Comment by tptacek
Comment by tptacek 2 days ago
These aren't civilian devices.
Comment by tptacek 2 days ago
These aren't civilian devices.
And neither are against the laws of war. The US has decided to reduce their usage, but Russia uses air deployed landmines with high dud rates and it is not a war crime.
this was a special shipment created for the terrorists. this isn't just putting a bomb into every pager.
>this isn't just putting a bomb into every pager.
I never claimed otherwise. Again, the claim isn't that innocent people are carrying the pagers, is that the pagers are around innocent civilians. It's not any different than drone striking terrorists at weddings[1], which also drew criticism from human rights groups. Even if we assume the targets are definitely terrorists, that doesn't solve the issue of civilians who happen to be nearby.
[1] https://en.wikipedia.org/wiki/Wech_Baghtu_wedding_party_airs...

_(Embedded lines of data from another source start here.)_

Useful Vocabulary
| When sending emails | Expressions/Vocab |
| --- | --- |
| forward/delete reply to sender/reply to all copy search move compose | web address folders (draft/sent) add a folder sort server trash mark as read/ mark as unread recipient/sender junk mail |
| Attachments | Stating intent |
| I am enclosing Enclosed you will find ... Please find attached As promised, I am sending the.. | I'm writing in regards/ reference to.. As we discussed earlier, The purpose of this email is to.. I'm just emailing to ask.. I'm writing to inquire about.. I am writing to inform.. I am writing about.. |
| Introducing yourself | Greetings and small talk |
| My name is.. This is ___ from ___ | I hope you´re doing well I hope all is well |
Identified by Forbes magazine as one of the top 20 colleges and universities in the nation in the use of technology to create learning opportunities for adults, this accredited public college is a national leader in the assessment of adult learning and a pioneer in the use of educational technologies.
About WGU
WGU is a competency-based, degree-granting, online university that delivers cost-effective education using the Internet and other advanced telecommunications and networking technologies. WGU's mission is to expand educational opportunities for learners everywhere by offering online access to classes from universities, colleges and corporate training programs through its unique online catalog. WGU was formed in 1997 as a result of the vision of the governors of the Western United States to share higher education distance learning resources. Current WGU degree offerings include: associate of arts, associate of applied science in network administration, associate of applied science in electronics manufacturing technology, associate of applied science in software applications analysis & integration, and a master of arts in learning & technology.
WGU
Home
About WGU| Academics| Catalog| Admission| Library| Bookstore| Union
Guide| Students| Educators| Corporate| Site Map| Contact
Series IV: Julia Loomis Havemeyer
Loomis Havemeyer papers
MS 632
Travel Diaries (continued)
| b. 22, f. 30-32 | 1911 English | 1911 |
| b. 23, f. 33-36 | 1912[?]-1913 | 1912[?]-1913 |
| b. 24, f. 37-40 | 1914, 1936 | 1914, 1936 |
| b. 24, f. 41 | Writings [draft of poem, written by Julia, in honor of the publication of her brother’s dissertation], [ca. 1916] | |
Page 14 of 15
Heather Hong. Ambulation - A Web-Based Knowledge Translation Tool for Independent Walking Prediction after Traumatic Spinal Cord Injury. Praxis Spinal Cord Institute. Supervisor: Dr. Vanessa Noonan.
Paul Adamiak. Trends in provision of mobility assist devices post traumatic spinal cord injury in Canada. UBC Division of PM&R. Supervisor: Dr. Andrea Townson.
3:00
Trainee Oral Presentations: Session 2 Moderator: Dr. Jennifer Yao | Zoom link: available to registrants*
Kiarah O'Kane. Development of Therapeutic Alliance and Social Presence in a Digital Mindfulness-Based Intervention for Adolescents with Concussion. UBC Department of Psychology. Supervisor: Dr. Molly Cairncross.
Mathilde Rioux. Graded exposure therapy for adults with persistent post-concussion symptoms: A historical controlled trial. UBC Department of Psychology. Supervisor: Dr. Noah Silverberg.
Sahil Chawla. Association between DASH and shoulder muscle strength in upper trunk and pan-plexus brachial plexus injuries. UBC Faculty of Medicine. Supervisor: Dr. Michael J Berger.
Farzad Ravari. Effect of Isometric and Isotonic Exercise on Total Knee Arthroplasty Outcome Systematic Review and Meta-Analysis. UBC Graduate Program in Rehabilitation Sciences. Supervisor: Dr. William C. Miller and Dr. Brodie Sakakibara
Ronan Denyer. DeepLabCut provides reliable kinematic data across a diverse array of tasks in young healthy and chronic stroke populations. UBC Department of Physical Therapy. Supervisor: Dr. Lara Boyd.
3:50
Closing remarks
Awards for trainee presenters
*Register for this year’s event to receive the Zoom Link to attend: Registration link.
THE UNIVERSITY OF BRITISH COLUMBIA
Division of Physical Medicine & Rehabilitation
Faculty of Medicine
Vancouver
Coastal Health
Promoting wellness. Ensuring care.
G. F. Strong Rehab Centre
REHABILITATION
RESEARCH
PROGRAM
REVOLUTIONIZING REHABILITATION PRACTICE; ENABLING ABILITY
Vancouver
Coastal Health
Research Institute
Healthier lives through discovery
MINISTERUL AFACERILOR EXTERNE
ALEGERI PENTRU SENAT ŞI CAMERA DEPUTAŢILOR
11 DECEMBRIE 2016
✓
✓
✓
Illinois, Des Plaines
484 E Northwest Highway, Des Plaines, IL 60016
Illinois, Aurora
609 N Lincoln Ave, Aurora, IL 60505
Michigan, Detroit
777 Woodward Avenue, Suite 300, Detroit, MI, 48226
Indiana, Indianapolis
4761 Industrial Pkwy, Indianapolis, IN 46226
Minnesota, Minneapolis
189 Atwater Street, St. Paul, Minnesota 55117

Any kids killed were accidental as opposed to the Hezbollah rockets shot at northern Israel. When those rockets killed 12 kids playing soccer those deaths were intentional.
what alternatives would you propose?
1. heznobollas stop firing rockets into Israel?
2. Israel sending smart bombs with much higher collateral damage?
3. an engraved invitation later to members (hehe) of heznobollas to come and be fired upon in an open space to avoid kids?
4. or are you suggesting instead that Jews should just get used to getting fired upon and let their cities be destroyed because you don't care about Jewish kids getting killed?
anything I've missed?
How do you know this? you can't know it. You have no idea how many people had these devices.
it was a shipment of pagers paid for by heznobollas to communicate because they thought mossad was able to listen and track everything else. it was never a general Lebanese market pager that happens to be used by heznobollas occasionally. they bought in bulk and handed them out to their soldiers.
During wartime? Yes.
Technically that would be a targeted attack, and if “somebody” were able to pull that off it would be an absolutely massive win for that “somebody.”
I wouldn’t like it, but I certainly could not call that terrorism, as it explicitly targeted militants.
> So if somebody turned the phones of all members of X army (say IDF) into bombs, and exploded them at mass when a lot of them would be off duty with their families, would that be ok?
Yes. Because it would be an attack targeting active military personnel during a time of war, even if they happen to be around non-combatants at the time.
That doesn't seem correct. Israel's enemies are not justified for attacking Israel even if the majority of their "citizens" are military reservists during wartime. If we want to play the non-combatant tally game, then a strike on Israel becomes deeply justified as an attack on an entrenched dual-purpose position.
...but that's ridiculous, and we should apply the same standards of morality to our enemy even when they refuse to cooperate. Lebanon is not and cannot be treated as a zone including nothing but combatants, and neither can Israel. By crossing the line of terrorism (make no mistake: they were aware of the threat to civilians), Israel is further damaging international support and again blurring the lines between the IDF and their enemies. The UN just convened to tell Israel to renounce their occupied territories in the next year - the days of "lawn-mowing" civilian infrastructure without criticism have passed.
If we keep seeing the Dahiya doctrine and Hannibal directive proliferate, there will be no way for a morally defensible US administration to support IDF operations.
The claim isn't that they're "civilian devices", it's that they're "devices all over civilian society". That's relevant because bobby trapping them is liable to cause casualties.